Renewable oils are typically extracted from their natural sources in an unrefined form that is sometimes referred to as crude oil. These crude oils include a variety of impurities, such as gums, waxes, phosphatides, sterols, and free fatty acids, among other impurities. For most applications, at least a portion of these impurities have to be removed or converted into something else before the renewable oil can be used. For example, crude vegetable oils are typically degummed, dewaxed, bleached, and deodorized before being used as a food ingredient or for cooking.
In many processes where renewable oils are used to make transportation fuels, reducing the levels of free fatty acids and other impurities in the crude oil is important. For example, the process of converting renewable oils into biodiesel fuel involves the reaction of triglycerides with alcohols to produce fatty esters. In many biodiesel processes the presence of even small quantities of free fatty acids produced by the degradation of the triglycerides can create significant reductions in the yield of biodiesel.

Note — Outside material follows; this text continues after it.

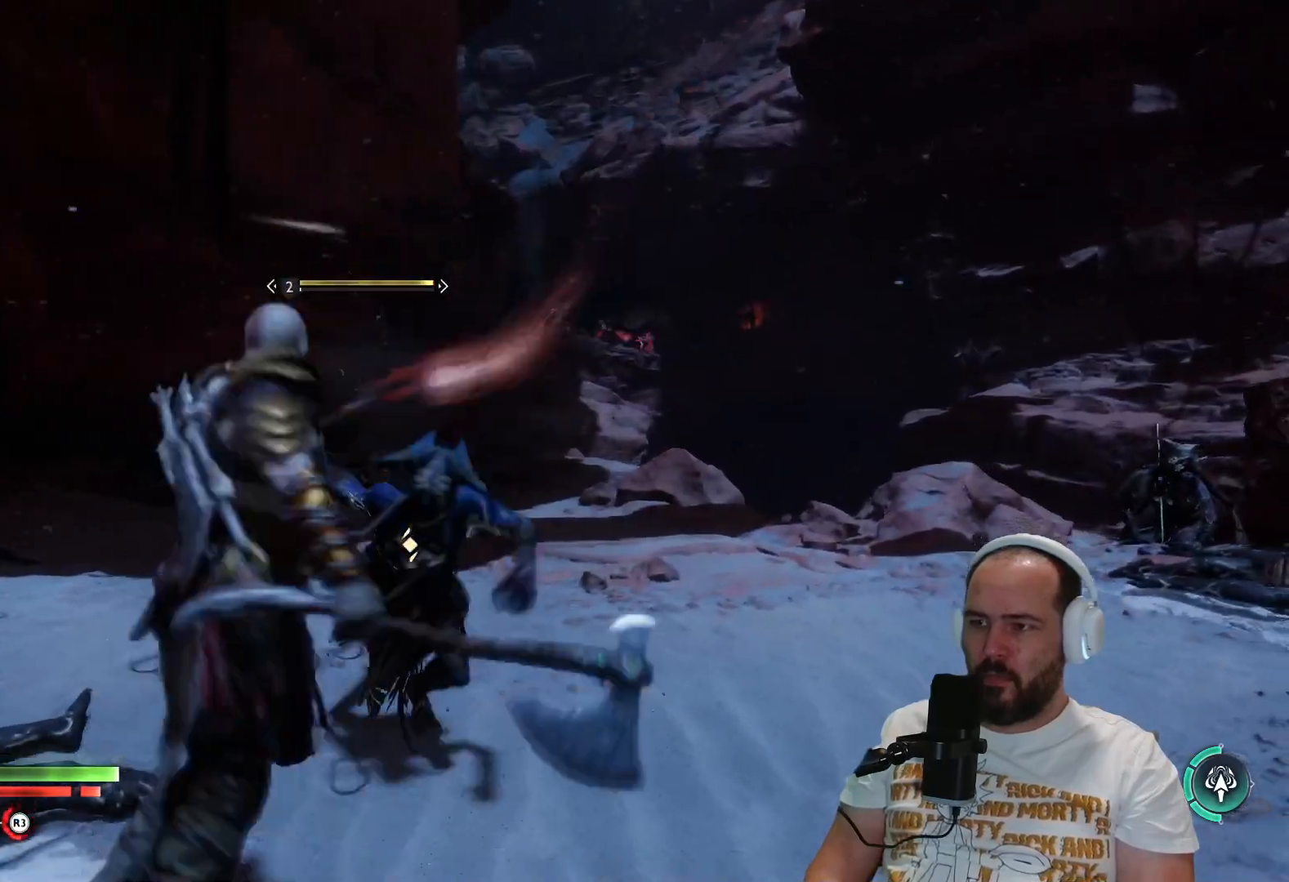
{"buttons": ["L1"], "left_stick": "up", "right_stick": "center", "events": [[383, "L3", "up"]]}
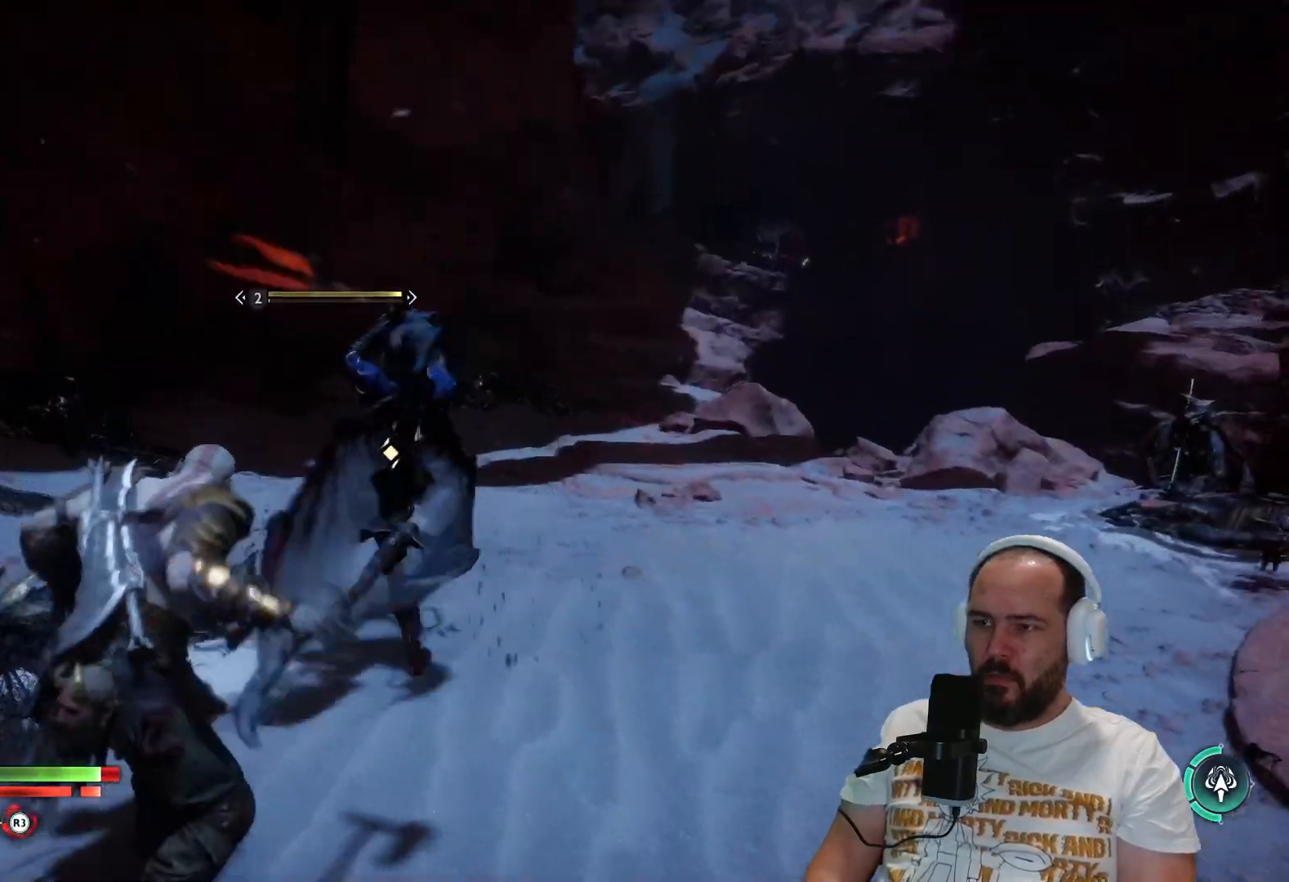
{"buttons": ["L1"], "left_stick": "up", "right_stick": "center", "events": []}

Unfortunately, conventional processes for removing free fatty acids and other impurities from crude renewable oil often remove significant quantities of triglycerides and other desired components, as well as create a large stream of waste products. For example, conventional methods for removing free fatty acids often involve mixing the crude oil with several rounds of aqueous solutions of acid and/or base. The multiple washings extract a significant quantity of the oil with the free fatty acids, and also create a large waste stream. Subsequent pH adjustments consume additional process chemicals and create even more waste. Moreover, the separation of the waste stream from the purified oil by, for example, centrifugation, distillation, filtration, etc., requires significant expenditures of energy that decrease the net energy yield in the final fuel product. Thus, there is a need for improved purification processes for renewable oils that reduce the materials and energy expended by the process. This and other challenges are addressed in the present application.